Hamburg. Der Einstieg wirkt etwas bemüht, dann wird es kraftvoller: Anton Plevas Regiedebüt „Frühlings Erwachen“ funktioniert nicht durchgehend.
Der süße Vogel Jugend ist ja eigentlich ein Mythos. Erwachsen werden hat mit Brüchen und Unsicherheiten und eher wenig mit Romantik zu tun. In Frank Wedekinds Kindertragödie „Frühlings Erwachen“ steht vieles, was zeitlos gültig ist, anderes erscheint antiquiert in einer Zeit, in der junge Menschen vermeintlich so aufgeklärt und frühreif wirken. Aber sind sie es wirklich? Die moralischen Fragen der Liebe begegnen jeder Generation aufs Neue. Und doch muss man natürlich für diesen 1891 erschienenen, nach Verbot erst 15 Jahre später uraufgeführten Klassiker – der Anklage einer mit Tabus belegten Sexualmoral in wilhelminischer Zeit – eine neue, radikale Form finden.

## Arbeitsauftrag 1:
Gib aus der Theaterkritik alles von „Hamburg. Der Einstieg“ bis hinunter zu „radikale Form finden.“ wortgetreu wieder.
## Arbeitsauftrag 2:
Stimmen diese Aussagen mit der Theaterkritik überein? Antworte jeweils mit Ja oder Nein und belege es mit den entscheidenden Worten aus dem Text: (a) Wedekinds „Frühlings Erwachen“ erschien 1891. (b) Das Stück wurde gleich nach seinem Erscheinen uraufgeführt. (c) Anton Plevas Regiedebüt funktioniert durchgehend.

## Vorliegende Datensätze:
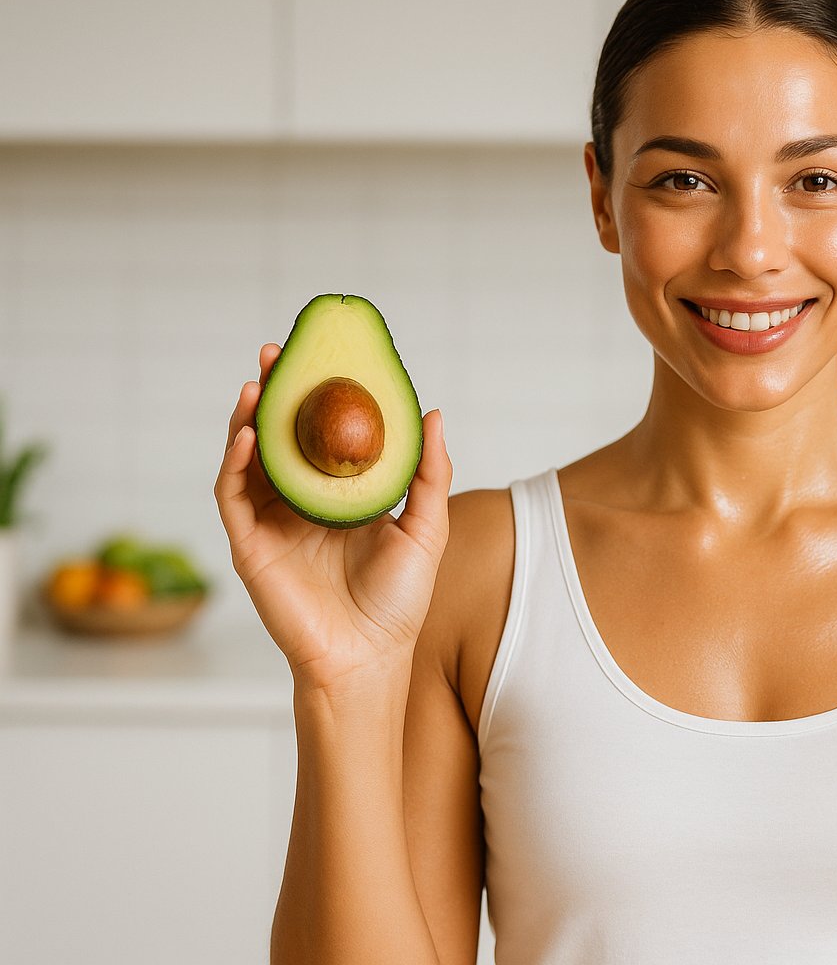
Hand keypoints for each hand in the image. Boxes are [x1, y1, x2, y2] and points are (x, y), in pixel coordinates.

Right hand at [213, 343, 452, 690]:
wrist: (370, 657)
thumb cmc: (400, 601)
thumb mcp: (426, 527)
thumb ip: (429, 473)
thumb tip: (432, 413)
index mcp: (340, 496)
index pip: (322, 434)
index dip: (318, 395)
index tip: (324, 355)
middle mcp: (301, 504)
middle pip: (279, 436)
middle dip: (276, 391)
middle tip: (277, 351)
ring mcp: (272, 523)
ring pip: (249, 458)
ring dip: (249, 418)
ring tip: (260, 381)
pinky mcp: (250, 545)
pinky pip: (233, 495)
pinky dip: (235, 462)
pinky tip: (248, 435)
...
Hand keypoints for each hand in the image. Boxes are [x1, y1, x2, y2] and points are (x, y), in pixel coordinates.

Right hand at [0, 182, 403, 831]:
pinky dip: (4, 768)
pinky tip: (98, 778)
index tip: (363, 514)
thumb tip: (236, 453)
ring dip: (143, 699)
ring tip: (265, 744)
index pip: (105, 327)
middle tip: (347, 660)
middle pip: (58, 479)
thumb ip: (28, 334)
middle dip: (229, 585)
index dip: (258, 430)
...
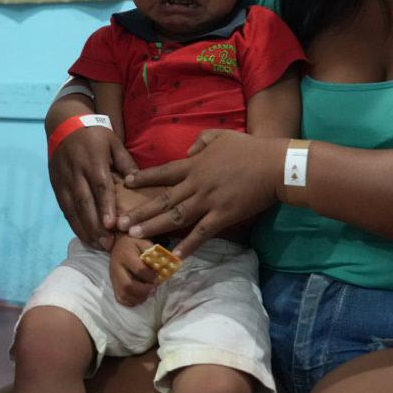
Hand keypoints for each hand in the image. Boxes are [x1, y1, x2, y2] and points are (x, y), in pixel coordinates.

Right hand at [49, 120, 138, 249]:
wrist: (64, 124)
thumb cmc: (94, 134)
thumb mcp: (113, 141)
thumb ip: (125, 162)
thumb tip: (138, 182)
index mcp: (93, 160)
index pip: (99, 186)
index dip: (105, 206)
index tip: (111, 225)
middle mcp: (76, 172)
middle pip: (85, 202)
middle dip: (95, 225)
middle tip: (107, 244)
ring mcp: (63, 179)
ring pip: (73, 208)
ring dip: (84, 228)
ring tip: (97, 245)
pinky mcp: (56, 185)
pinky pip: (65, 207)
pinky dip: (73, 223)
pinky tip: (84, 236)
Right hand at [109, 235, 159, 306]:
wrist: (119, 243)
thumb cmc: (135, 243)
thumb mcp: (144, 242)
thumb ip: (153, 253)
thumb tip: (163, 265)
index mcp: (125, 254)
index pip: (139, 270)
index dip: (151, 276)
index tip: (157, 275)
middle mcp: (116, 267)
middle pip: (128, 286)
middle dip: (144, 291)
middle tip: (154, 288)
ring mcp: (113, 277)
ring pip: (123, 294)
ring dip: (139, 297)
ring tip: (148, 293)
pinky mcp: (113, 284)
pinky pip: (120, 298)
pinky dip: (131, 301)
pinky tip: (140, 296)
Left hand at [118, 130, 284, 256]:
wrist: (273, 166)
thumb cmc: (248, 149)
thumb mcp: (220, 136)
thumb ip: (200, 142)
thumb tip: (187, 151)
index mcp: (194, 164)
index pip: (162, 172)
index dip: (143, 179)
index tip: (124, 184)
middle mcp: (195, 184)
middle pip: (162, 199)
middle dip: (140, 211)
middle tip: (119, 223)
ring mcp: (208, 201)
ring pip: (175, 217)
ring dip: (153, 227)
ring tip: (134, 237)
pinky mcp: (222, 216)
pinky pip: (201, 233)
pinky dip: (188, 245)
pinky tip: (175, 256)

## Musterlösung 1:
Hamburg. Der Einstieg wirkt etwas bemüht, dann wird es kraftvoller: Anton Plevas Regiedebüt „Frühlings Erwachen“ funktioniert nicht durchgehend.
Der süße Vogel Jugend ist ja eigentlich ein Mythos. Erwachsen werden hat mit Brüchen und Unsicherheiten und eher wenig mit Romantik zu tun. In Frank Wedekinds Kindertragödie „Frühlings Erwachen“ steht vieles, was zeitlos gültig ist, anderes erscheint antiquiert in einer Zeit, in der junge Menschen vermeintlich so aufgeklärt und frühreif wirken. Aber sind sie es wirklich? Die moralischen Fragen der Liebe begegnen jeder Generation aufs Neue. Und doch muss man natürlich für diesen 1891 erschienenen, nach Verbot erst 15 Jahre später uraufgeführten Klassiker – der Anklage einer mit Tabus belegten Sexualmoral in wilhelminischer Zeit – eine neue, radikale Form finden.

## Musterlösung 2:
(a) Ja: „diesen 1891 erschienenen“
(b) Nein: „nach Verbot erst 15 Jahre später uraufgeführten“
(c) Nein: „funktioniert nicht durchgehend“